The partnership between the Mt. Angel and Silver Falls School Districts, sharing curriculum, infrastructure, teachers and other resources, means they can bring more CTE options to students than either could independently—a major victory for Mt. Angel and Mark Twain Middle Schools, which previously had no CTE offerings.
During my tour, Trish Conlon, who is coordinating the CTE partnership, emphasized the scalability of their approach. Not only is the model something that can be expanded within these school districts to bring even more options to students, but it’s something that can be shared with other districts across the state. That’s something that our grant review team looked for right off the bat: will other school districts be able to adopt and learn from the experiences of these inaugural grant recipients?

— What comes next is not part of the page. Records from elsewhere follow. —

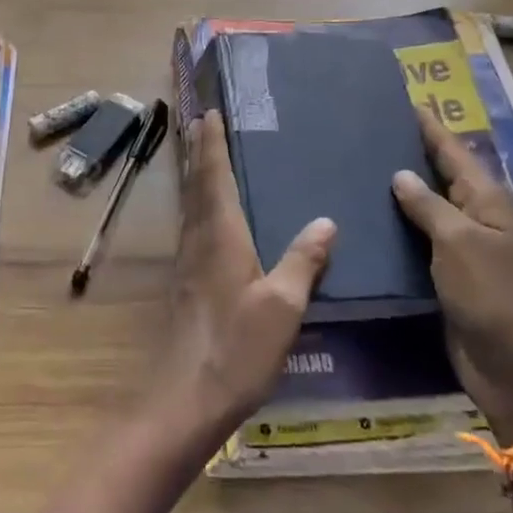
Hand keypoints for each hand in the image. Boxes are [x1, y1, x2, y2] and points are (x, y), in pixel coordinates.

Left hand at [151, 110, 335, 448]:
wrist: (186, 399)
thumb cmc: (237, 348)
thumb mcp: (282, 305)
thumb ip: (303, 260)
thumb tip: (326, 220)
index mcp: (220, 236)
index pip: (214, 177)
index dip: (212, 144)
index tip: (209, 113)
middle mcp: (198, 241)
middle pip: (196, 186)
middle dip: (199, 153)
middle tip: (202, 123)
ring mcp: (187, 264)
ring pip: (191, 207)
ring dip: (196, 178)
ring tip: (205, 158)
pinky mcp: (186, 285)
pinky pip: (193, 230)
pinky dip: (200, 207)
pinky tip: (212, 220)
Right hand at [393, 109, 512, 438]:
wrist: (512, 364)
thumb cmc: (491, 294)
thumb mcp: (460, 242)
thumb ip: (429, 206)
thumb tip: (401, 174)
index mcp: (487, 200)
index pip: (452, 152)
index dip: (428, 128)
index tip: (401, 102)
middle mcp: (476, 217)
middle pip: (439, 177)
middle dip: (409, 155)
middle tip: (368, 135)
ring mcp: (462, 248)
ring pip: (425, 210)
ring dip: (398, 193)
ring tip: (358, 171)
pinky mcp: (447, 276)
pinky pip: (417, 242)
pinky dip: (396, 229)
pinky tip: (366, 222)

As you already know, the 21 schools with new and expanded CTE options this school year because of our grants are just the first phase in the plan that I and others have been pushing all along: make high-quality CTE options available to all Oregon students.
The efforts underway in Silverton and Mt. Angel, at
Churchill High in Eugene and Joseph High in Joseph, and through our other grant recipients this year, are laying exactly the broad and diverse foundation of tested models that other school districts will be able to build on as we bring programs back to every school throughout the state.